Dávila sostiene que España ha permitido una operación ejecutada desde Marruecos, que ha puesto en riesgo los pilares de la soberanía nacional y ha afectado directamente a territorios estratégicos como Ceuta, Melilla, los Peñones y Canarias.
El exgeneral afirma que “dicen que el Rey está indignado” por la gestión del Gobierno y que habría pedido que el Estado garantice que un episodio así no vuelva a repetirse.
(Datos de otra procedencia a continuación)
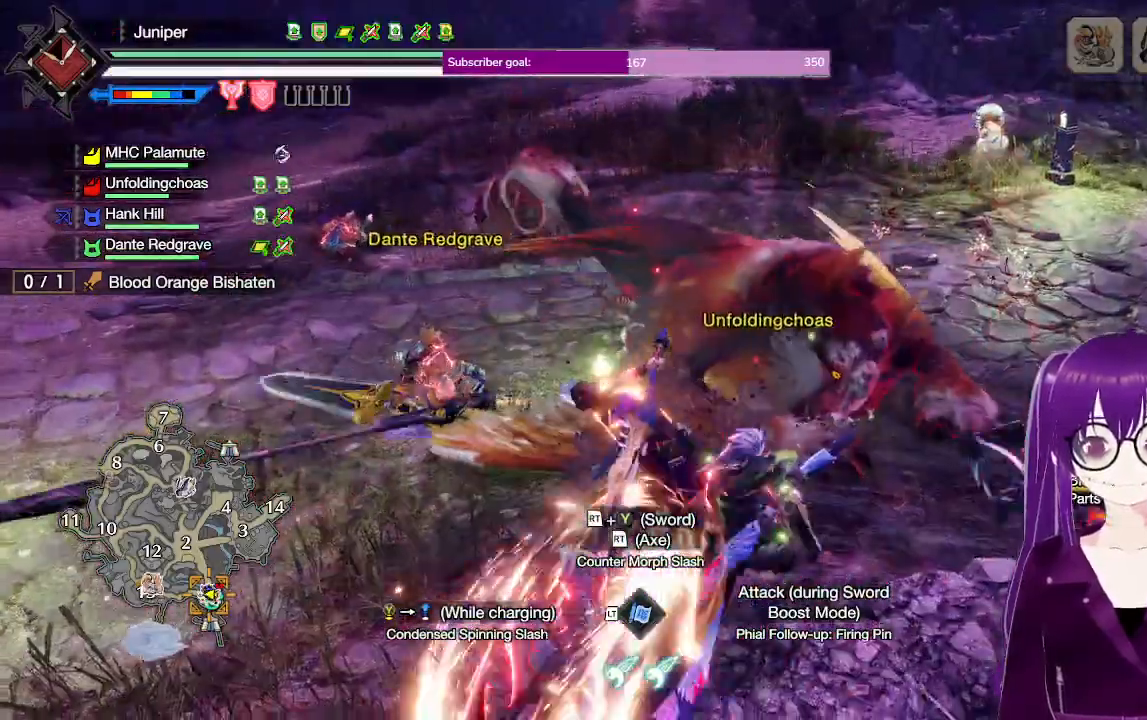
{"buttons": [], "left_stick": "center", "right_stick": "center", "events": [[233, "left_stick", "up-right"], [467, "left_stick", "center"]]}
Aunque no existe comunicado oficial, Dávila interpreta el rumor como un síntoma de alarma institucional.
“Indignarse no basta”: Dávila exige activar los órganos de Seguridad y Defensa Nacional
Dávila recuerda que el Consejo de Seguridad Nacional, presidido por el Rey, debe reunirse cuando la Seguridad Nacional esté comprometida.
Igualmente, el Consejo de Defensa Nacional debe activarse ante situaciones de crisis que afecten a la Defensa.
Para el exgeneral, la entrada masiva en Ceuta cumple todos los criterios: “La invasión afecta de manera muy grave a la Seguridad Nacional y a la Defensa Nacional”.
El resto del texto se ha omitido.